Supposons que Bergoglio ait été candidat dès 2005, et qu’un journal de ce conclave ait déjà été publié dans les premières années de Benoît XVI. Dans ce cas, dans cette nouvelle situation, il est facile de le proposer à nouveau comme candidat, avec la nécessité de promouvoir une pause. Une phrase sibylline est divulguée parmi les indiscrétions : « Quatre ans de Bergoglio pourraient suffire ».

C’est une phrase qui donne une indication mais qui ne peut pas définir la durée du pontificat. Nous sommes dans la onzième année de son pontificat, et probablement peu s’attendaient aux différents points de rupture que ce pontificat allait toucher. Surtout, peu pensaient que le pape François ne se laisserait pas changer par le pontificat.

C’est pourtant ce qui s’est passé : Bergoglio et François, c’est la même chose ; l’approche est toujours celle du pragmatisme, de la pratique, ce qui conduit à la décision de faire des réformes sur le tas. Au fond, c’est une manière élégante [??] de permettre à chacun de discuter, d’argumenter, voire de réformer, puis d’intervenir clairement, quitte à prendre des positions complètement opposées ou surprenantes.

Le pontificat du pape François s’oriente désormais vers des décisions de plus en plus clivantes et avec des approches qui marquent un point de rupture avec la tradition du Saint-Siège, tant d’un point de vue diplomatique (voyez les récentes déclarations sur la situation en Ukraine et en Terre sainte, et la façon dont il a accepté la position de la Chine sur la nomination des évêques) que d’un point de vue gouvernemental.

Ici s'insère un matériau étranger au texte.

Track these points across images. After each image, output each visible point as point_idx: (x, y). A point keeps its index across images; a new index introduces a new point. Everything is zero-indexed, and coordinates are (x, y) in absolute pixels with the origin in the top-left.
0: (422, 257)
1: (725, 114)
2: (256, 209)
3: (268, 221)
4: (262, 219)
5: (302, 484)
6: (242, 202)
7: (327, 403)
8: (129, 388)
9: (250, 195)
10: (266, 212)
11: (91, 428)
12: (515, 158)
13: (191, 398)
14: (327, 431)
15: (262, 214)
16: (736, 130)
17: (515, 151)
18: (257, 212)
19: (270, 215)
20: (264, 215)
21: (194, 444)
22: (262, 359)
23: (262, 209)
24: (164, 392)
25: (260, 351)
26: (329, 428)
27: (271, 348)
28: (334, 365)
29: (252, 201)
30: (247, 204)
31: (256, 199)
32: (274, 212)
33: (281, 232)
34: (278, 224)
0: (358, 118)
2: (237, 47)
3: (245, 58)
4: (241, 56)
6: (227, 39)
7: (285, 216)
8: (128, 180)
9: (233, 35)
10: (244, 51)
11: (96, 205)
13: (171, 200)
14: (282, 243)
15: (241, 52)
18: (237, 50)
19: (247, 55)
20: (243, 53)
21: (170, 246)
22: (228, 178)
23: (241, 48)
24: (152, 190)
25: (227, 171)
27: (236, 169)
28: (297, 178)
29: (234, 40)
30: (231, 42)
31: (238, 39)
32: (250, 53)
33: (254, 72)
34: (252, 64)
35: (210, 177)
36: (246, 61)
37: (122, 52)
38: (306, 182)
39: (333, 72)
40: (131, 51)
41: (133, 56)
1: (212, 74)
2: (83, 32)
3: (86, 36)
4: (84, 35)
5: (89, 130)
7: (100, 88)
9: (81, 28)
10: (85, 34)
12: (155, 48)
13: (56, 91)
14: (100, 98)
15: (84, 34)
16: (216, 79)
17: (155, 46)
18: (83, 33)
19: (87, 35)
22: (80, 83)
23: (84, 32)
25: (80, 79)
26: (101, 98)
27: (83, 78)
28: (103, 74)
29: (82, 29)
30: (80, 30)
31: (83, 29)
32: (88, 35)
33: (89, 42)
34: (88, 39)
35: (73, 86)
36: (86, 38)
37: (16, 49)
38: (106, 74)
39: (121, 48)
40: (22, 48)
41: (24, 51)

Peut-être que le pape François ne changera pas la doctrine, mais laissera la place à des interprétations vagues, de sorte que chaque crise mineure devienne une opportunité pour ceux qui sont intéressés par l’ouverture d’un nouveau débat, par la tentative de remettre en question les piliers de la foi, de la doctrine et de la discipline. Pensons à la façon dont les gens ont commencé à parler de l’abandon du célibat des prêtres et, pour ce faire, on a même utilisé une histoire familière, celle d’un prêtre d’Avellino qui a quitté la prêtrise parce qu’il était amoureux d’une femme.

Revenir à ce conclave permet aussi de se rappeler pourquoi le pape François a été élu. Le besoin s’est fait sentir d’améliorer, voire de révolutionner, l’image de l’Église. Au final, le pontificat a grandement exalté l’image du pape. Cependant, l’Église est toujours considérée comme pleine de corruption et de personnes corrompues. Et le pape François, pour dépasser cette vision, est contraint, comme il l’a dit, de prendre des décisions « sur l’autel de l’hypocrisie. »

La leçon du conclave de 2013 conduit au scénario actuel. Et il ne peut manquer d’être pris en considération lors du prochain conclave.